[Records from a data source]
= Beginning of Section =

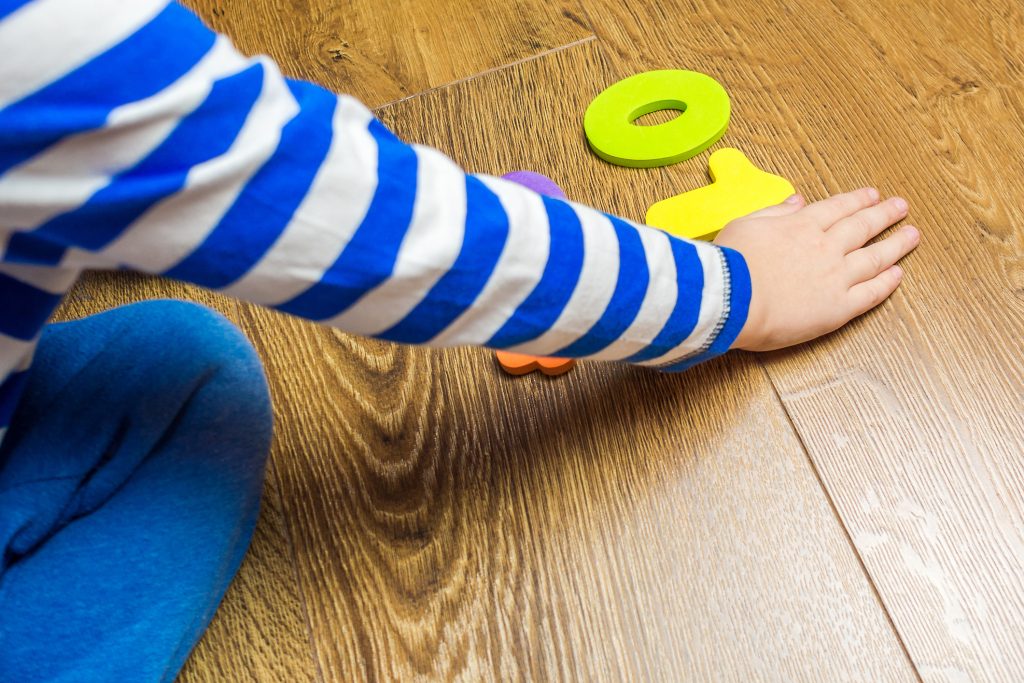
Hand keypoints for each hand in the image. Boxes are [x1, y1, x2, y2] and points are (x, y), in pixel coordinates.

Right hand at [714, 187, 919, 350]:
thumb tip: (797, 200)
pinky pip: (870, 293)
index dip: (857, 200)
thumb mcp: (745, 225)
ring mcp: (835, 278)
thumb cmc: (729, 264)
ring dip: (896, 244)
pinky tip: (898, 274)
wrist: (730, 300)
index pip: (838, 208)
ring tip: (912, 235)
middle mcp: (825, 247)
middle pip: (862, 227)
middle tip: (901, 207)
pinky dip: (887, 283)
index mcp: (801, 226)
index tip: (872, 195)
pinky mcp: (837, 309)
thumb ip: (775, 212)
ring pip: (875, 257)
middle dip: (884, 214)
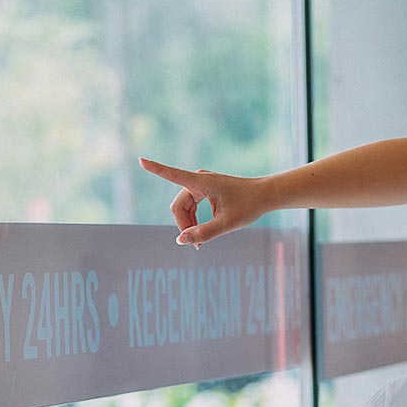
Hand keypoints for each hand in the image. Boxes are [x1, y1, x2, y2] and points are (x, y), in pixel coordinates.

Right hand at [139, 157, 273, 245]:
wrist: (266, 195)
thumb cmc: (249, 206)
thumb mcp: (227, 224)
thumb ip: (204, 233)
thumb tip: (180, 240)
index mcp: (203, 182)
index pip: (173, 175)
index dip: (156, 169)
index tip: (140, 160)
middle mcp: (199, 179)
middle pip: (179, 206)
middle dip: (184, 226)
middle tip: (198, 246)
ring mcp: (201, 183)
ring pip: (183, 208)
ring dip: (189, 225)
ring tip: (200, 243)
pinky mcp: (204, 189)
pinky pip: (191, 206)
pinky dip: (194, 220)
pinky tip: (201, 234)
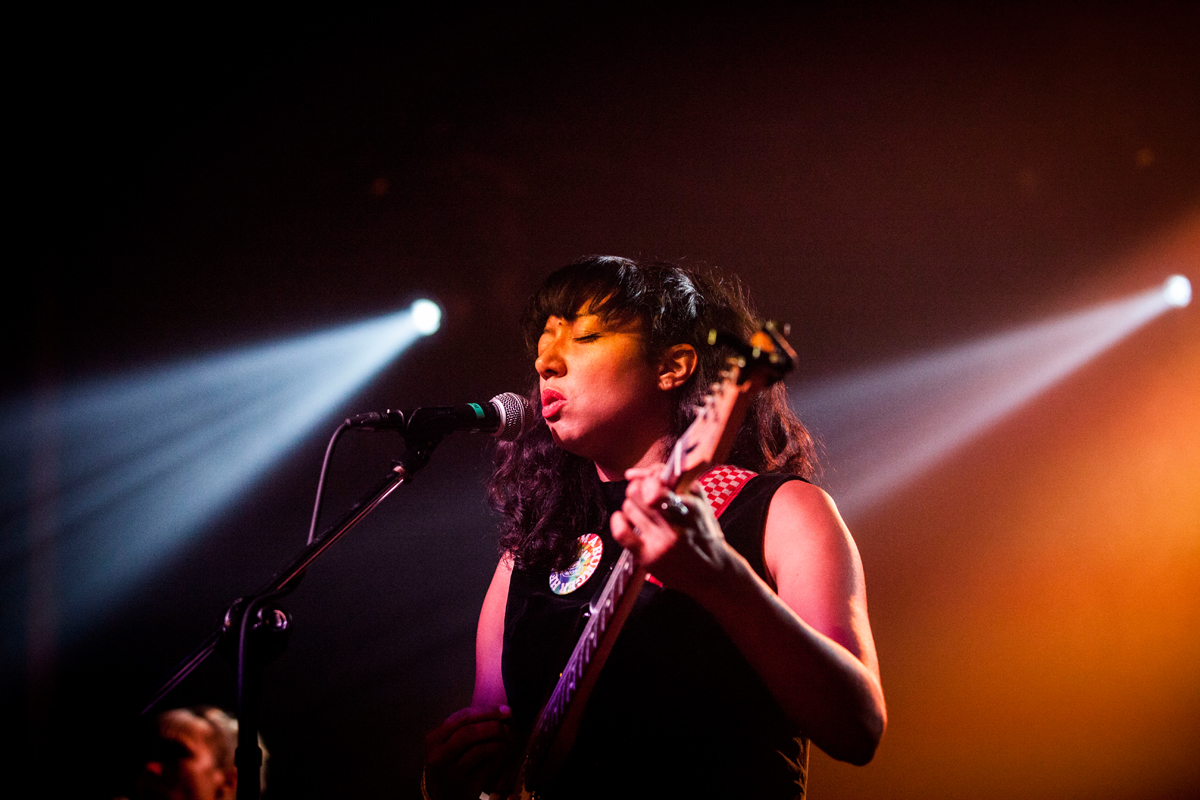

= End of Section =

**Exercise prompt:** Set out, exactly as given, the line that contains "pinky tip: (898, 274)" along with each line after it through the end of the records above; omit the pictures.

**Problem solution:**
pinky tip: (898, 274)
wrist: (730, 300)
index pip: (838, 208)
ring tip: (912, 235)
middle mcp: (825, 247)
middle pip: (862, 227)
middle tip: (901, 207)
pinky dip: (887, 283)
index mcp: (801, 226)
index tip: (872, 195)
pinky mcp: (837, 309)
thumb ip: (775, 212)
ring pip: (875, 257)
middle dip: (884, 214)
Hand keypoints for each hand in the image. Boxes are [x1, y1, x2, y2] and points are (x, y), in pixel coordinates.

Right hand at [139, 157, 273, 245]:
wrist: (266, 195)
thumb cmc: (249, 206)
thumb mcp: (227, 224)
thumb ip: (204, 233)
thumb tip: (180, 240)
index mcp: (203, 182)
index pip: (173, 175)
index dip: (156, 169)
index tip: (140, 160)
middle mcp: (199, 179)
middle pip: (179, 206)
middle dip: (184, 226)
middle tip: (198, 246)
ring mcp: (201, 183)
ring pip: (183, 208)
ring dip: (189, 225)
ring tip: (200, 243)
pinky mcp: (204, 189)
pinky pip: (191, 206)
pinky dip: (194, 220)
pinky tip: (201, 234)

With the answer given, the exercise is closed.